= Quoted text =
[START]
In re the Marriage of: Tina Marie Perry v. William N. Perry, III (mem. dec.)
41A04-1606-DR-1461
| Ind. Ct. App. | Apr 5, 2017Background
- Tina Perry (Mother) and William Perry (Father) divorced in 2013. Mother was awarded sole legal and physical custody then, and Father was ordered to pay child support and $400/month incapacity spousal maintenance to Mother based on her disability and financial need.
- Maintenance award was expressly modifiable and would terminate on death, upon cessation of disability, or when Mother began receiving distributions from Father’s defined benefit plan.
- In a subsequent 2015 Agreed Order, Father obtained sole custody of the children; the parties reallocated child support/expense responsibilities and Social Security benefits for the children (approx. $964/month) were used to satisfy certain obligations.
- In September 2015 Father filed a petition to modify (terminate) Mother’s incapacity maintenance, alleging changed circumstances: he now bore 100% of the children’s expenses (including college, car, extracurriculars) and his income had decreased.
- At the April 2016 hearing Father introduced itemized child-related expenses and front pages of tax returns; he offered no evidence of increased income for Mother. The trial court found a substantial change in circumstances (primarily increased child expenses) and revoked Mother’s maintenance. Mother appealed.
[END]
= Supplied data =
[START]
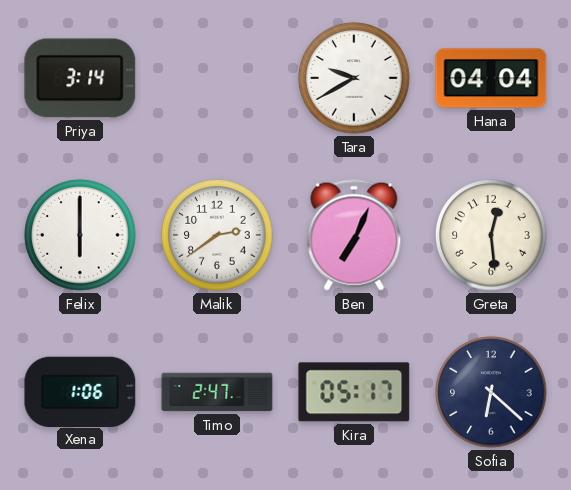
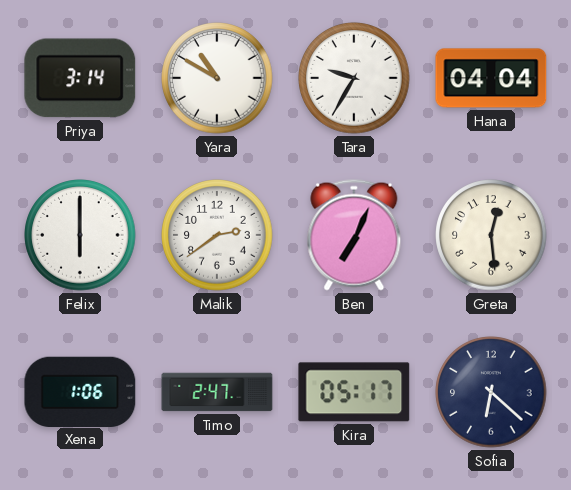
Yara: none -> 10:50
Tara: 9:40 -> 9:35
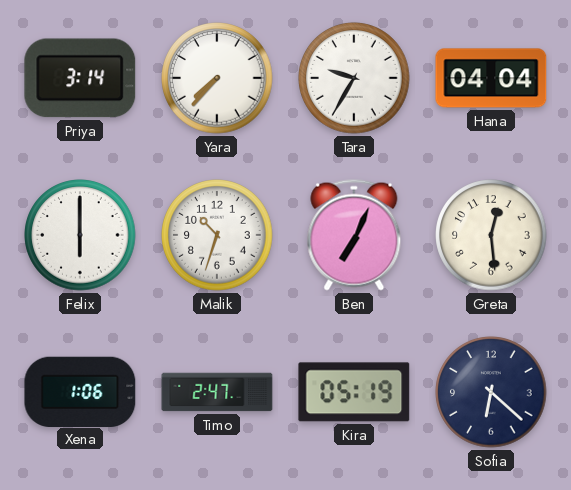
[END]
= Directive 1 =
Answer these questions from the Perry divorce case summary:
(a) What monthly amount of incapacity spousal maintenance was Father first ordered to pay Mother?
(b) About how much per month did the children receive in Social Security benefits?
(c) In what month and year did Father file his petition to terminate the maintenance?
= Directive 2 =
Carry the Perry divorce case summary forward from its final sentence.
The material plays no part in what is asked here.

= Final result 1 =
(a) $400 per month.
(b) About $964 per month.
(c) September 2015.

= Final result 2 =
Issues
| Issue | Plaintiff's Argument (Father) | Defendant's Argument (Mother) | Held |
|---|---|---|---|
| Whether Father proved "changed circumstances so substantial and continuing" to revoke incapacity maintenance | Change: Father now has sole custody and pays 100% of children’s expenses; his income has decreased, so $400/month maintenance is no longer affordable | Mother remained disabled and materially unchanged financially; Social Security benefits pre‑dated the decree; Father’s income was not worse than at time of award and child expense increases were offset by changes (no longer paying prior child support; receiving children’s SS payments) | Reversed: trial court abused discretion; evidence did not satisfy the high standard for revoking an incapacity award; maintenance remains in place |
Key Cases Cited
- In re Gertiser, 45 N.E.3d 363 (Ind. 2015) (explains standard for modifying vs. revoking maintenance and that revocation requires showing the award is unreasonable now and under any reasonably foreseeable future circumstances)
- Haville v. Haville, 825 N.E.2d 375 (Ind. 2005) (interprets statutory standard for modification/revocation of maintenance)
- Banks v. Banks, 980 N.E.2d 423 (Ind. Ct. App. 2012) (factors to consider when assessing changed circumstances for maintenance modification)
- Alexander v. Alexander, 980 N.E.2d 878 (Ind. Ct. App. 2012) (identifies three narrow bases for spousal maintenance: incapacity, caregiver, rehabilitative)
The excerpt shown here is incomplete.